■ **ASSIGNED TASK 1**
Please decide whether each statement agrees with the comments about bacteria below, answering yes or no and quoting the deciding words: (a) Dr. Tom Cowan is named as a co-founder of the Weston A Price Foundation. (b) Dr. Price put infected teeth from sick people into dogs. (c) SIBO stands for Small Intestinal Bacterial Overgrowth.
■ **ASSIGNED TASK 2**
Carry on the comments about bacteria below, picking up after their final sentence.

■ **TEXT SHOWN**
■ ■ ■ ■ ■
NOPE. Instead they went around injecting (maiming and even killing) African kids.
Great article! I don't know if there are "good" and "bad" bacteria. Maybe some bacteria are "bad,' but, like parasites, if they kill the host, where will they live? We can't live without bacteria!
Dr. Tom Cowan is a co-founder of the Weston A Price Foundation. Dr. Price did thousands of experiments by taking infected teeth from sick people and putting them into rabbits. The rabbits got the disease the human had. So, what transferred the disease? What is an infection? I've come to believe that an infection is injured and decaying tissue, not bacteria. I think our bodies send all the healing forces to an area of injury, which creates the infection symptoms. It's not the bacteria. It's the decay and maybe something there that the body can't dispose of such as a chipped bone or some foreign object.
I think with bacteria, it's not "good" or "bad." It's all about balance and habitat. If we do something that kills off a particular bacterial species, an imbalance is created. "Covid" and the jabs kill off the bifidobacteria. Who is going to do their jobs? ... Also bacteria sometimes migrate to the wrong habitat. Think SIBO. Small Intestinal Bacterial Overgrowth. So bacteria may belong in the colon, but they migrate to the small intestine. They don't belong there. The bacterial colonies are out of balance.
■ ■ ■ ■ ■
■ **RECORDED INFORMATION**
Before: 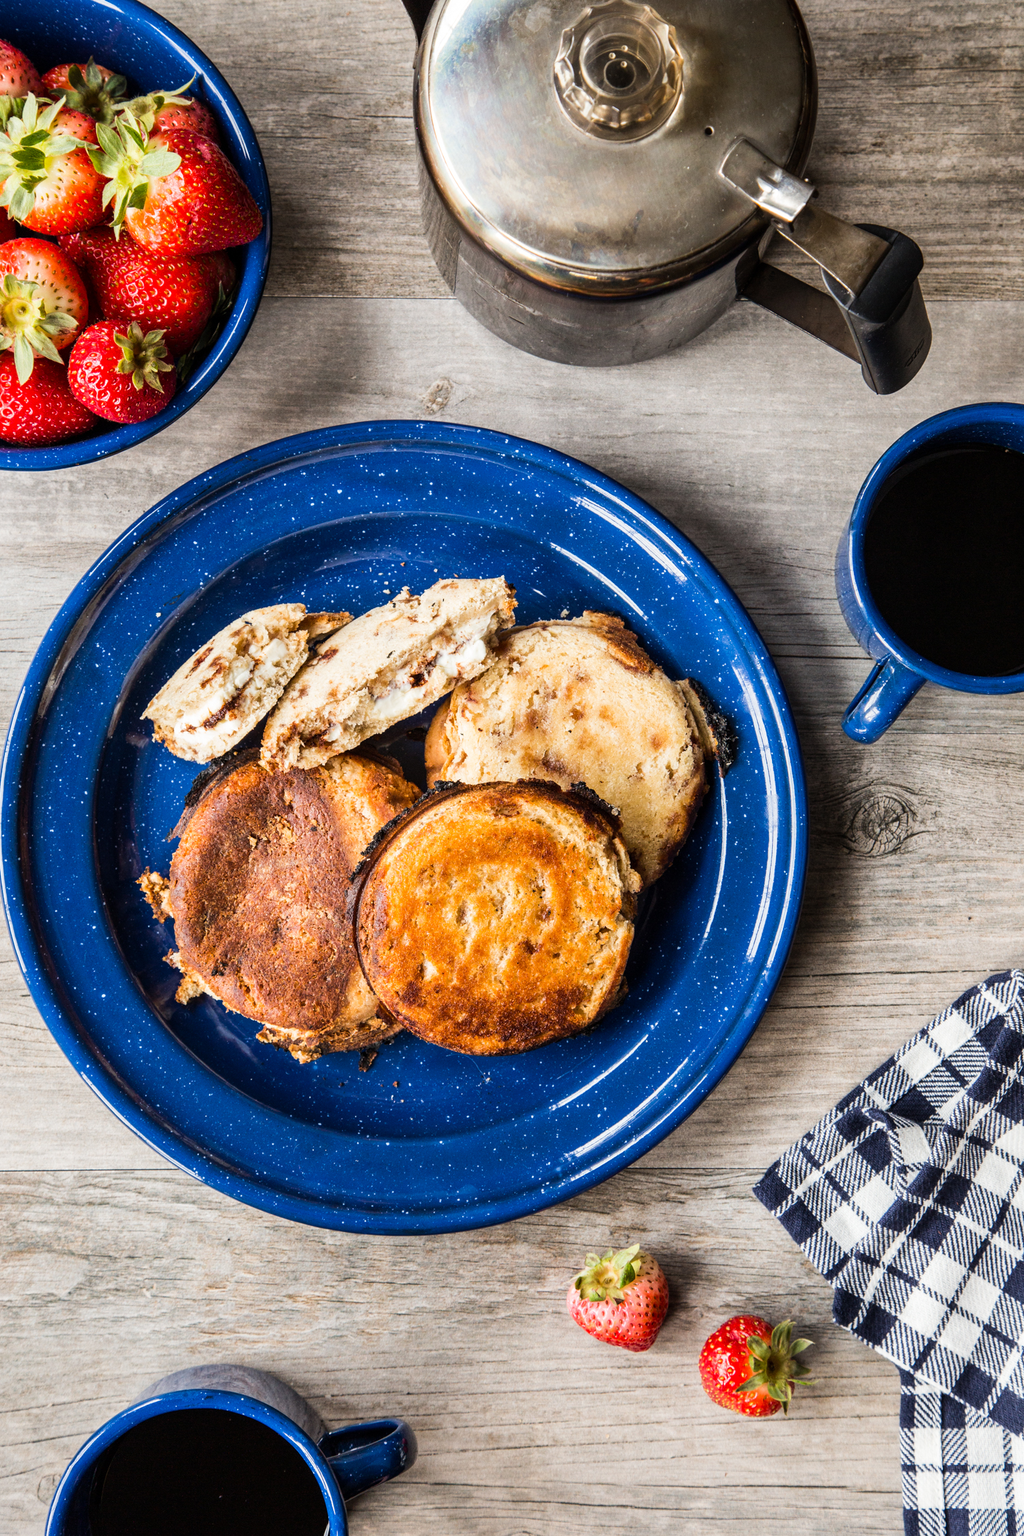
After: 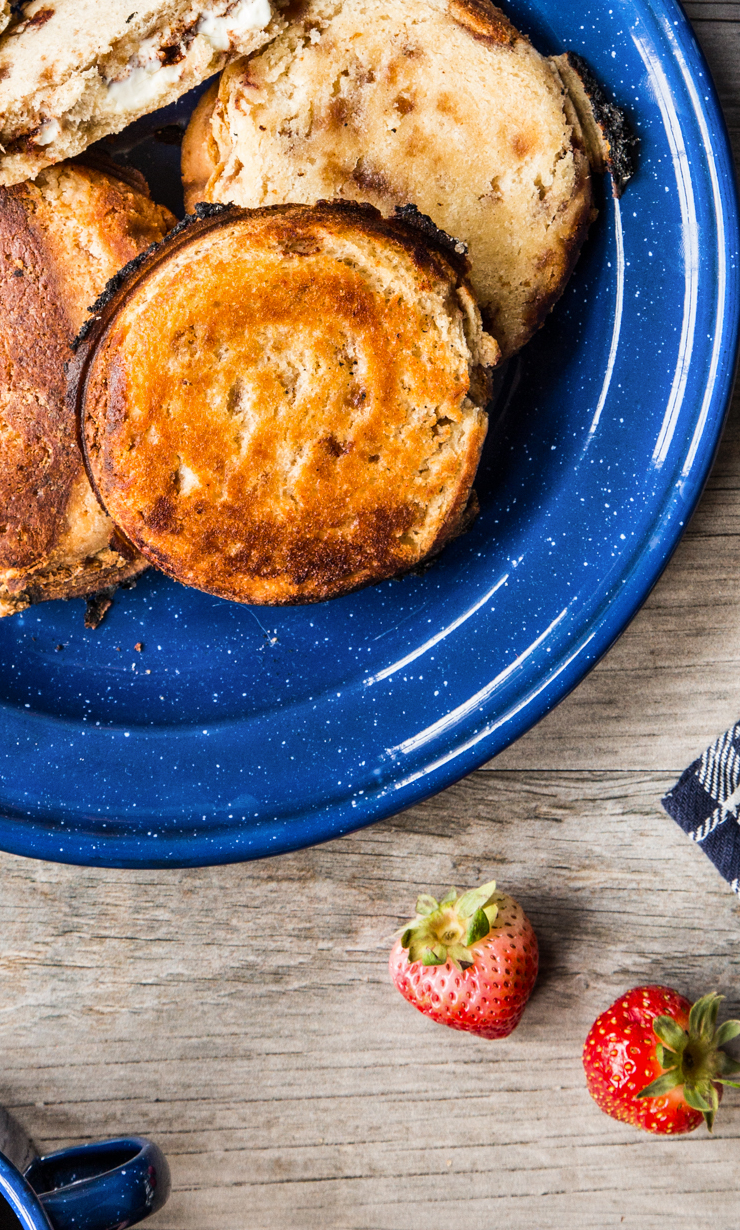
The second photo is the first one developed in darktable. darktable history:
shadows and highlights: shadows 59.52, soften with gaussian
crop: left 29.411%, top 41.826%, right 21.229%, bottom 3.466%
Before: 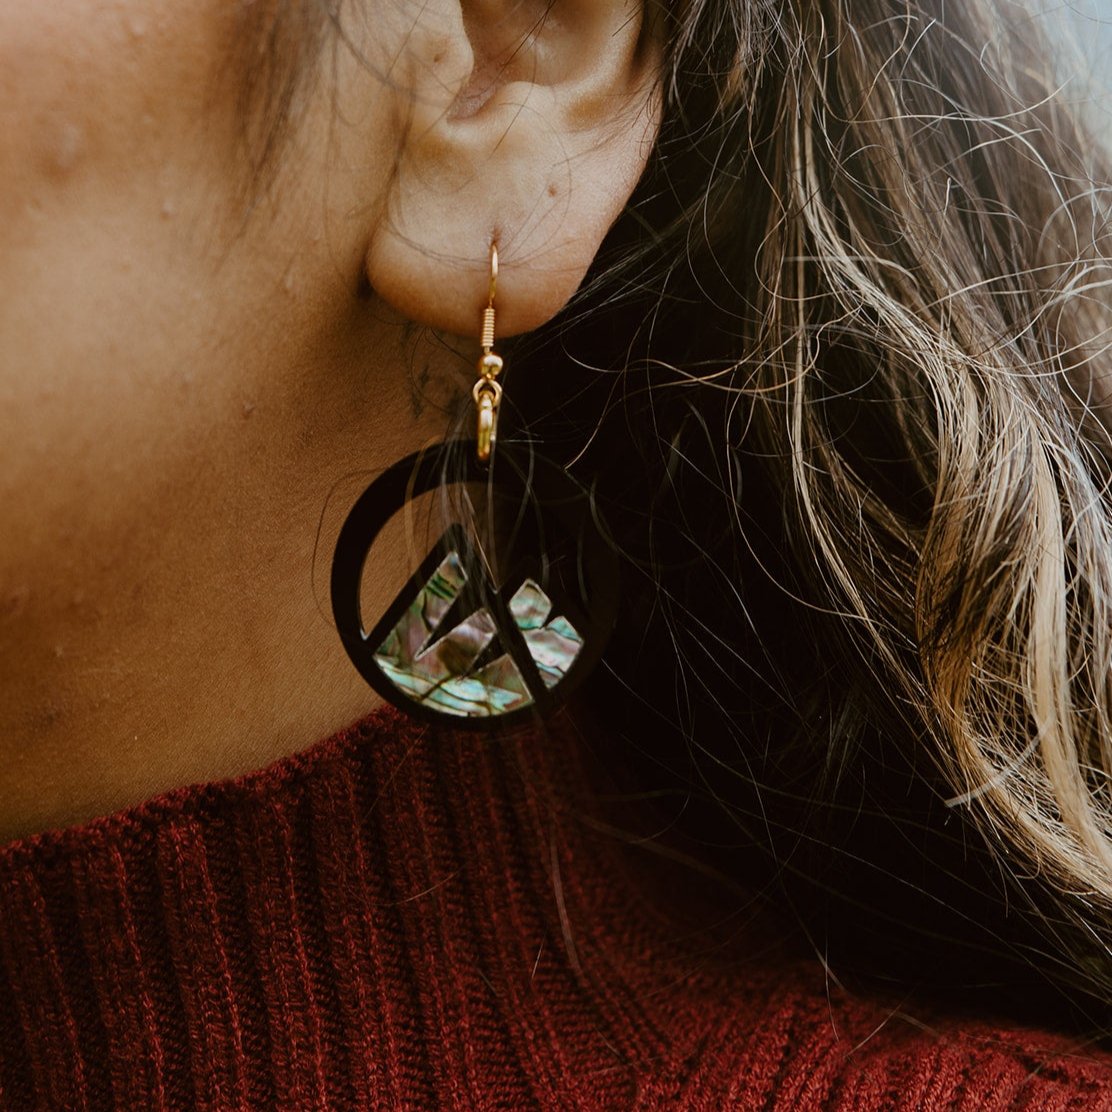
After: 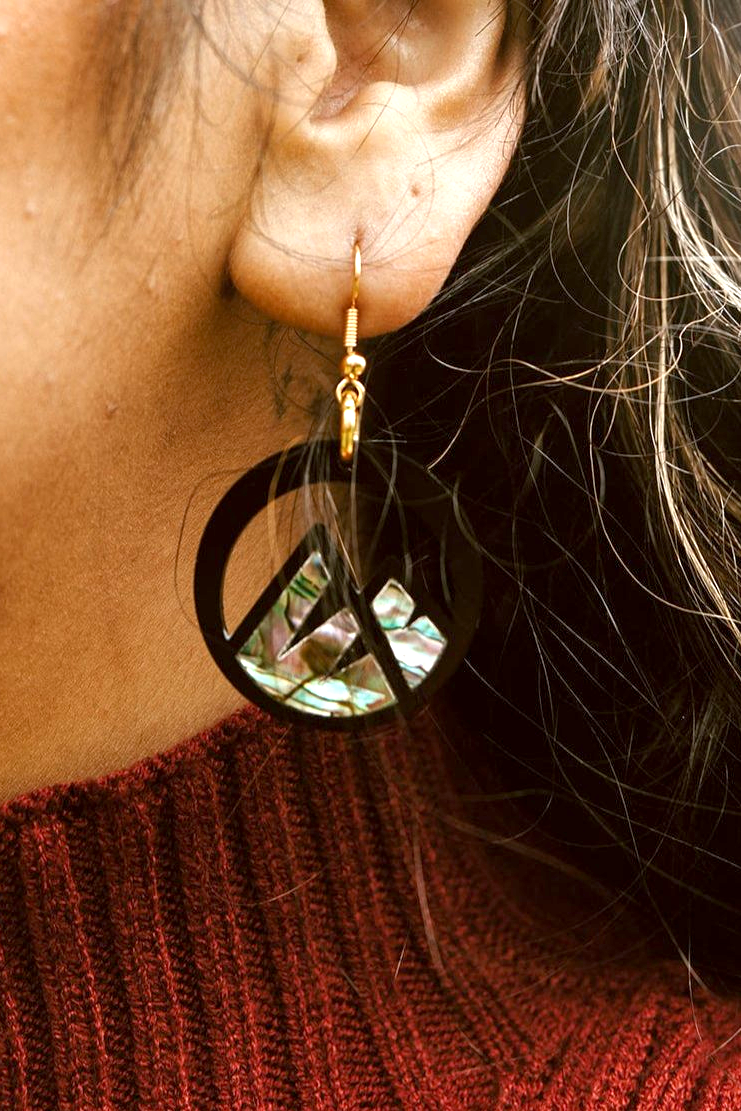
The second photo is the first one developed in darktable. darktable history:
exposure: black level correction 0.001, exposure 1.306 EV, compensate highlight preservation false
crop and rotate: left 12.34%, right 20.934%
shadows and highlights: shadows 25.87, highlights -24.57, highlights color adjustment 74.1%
■ ■ ■ ■ ■
■ **YOUR RESPONSE 1**
(a) Yes: "Dr. Tom Cowan is a co-founder of the Weston A Price Foundation."
(b) No: "putting them into rabbits."
(c) Yes: "Think SIBO. Small Intestinal Bacterial Overgrowth."

■ **YOUR RESPONSE 2**
Something in our environment is harming the bacteria that make B vitamins. Likely it is glyphosate and High Fructose corn syrup (which is a pesticide) as well as other things. Bacteria make neurotransmitters. They seem to be short of employees. We seem to have mixed up neurotransmitters.
When it comes to terrain, something that is overlooked is the EMF environment. This is a huge topic particularly with all the Gs... 2G, 3G 4G, 5G, dirty electricity, fluorescent lights, wi-fi, etc. The EMF environment determines who can thrive, who cannot, what grows, as well as behavior. The current EMF environment encourages abnormal growth and aberrant behavior in plants, animals, and humans.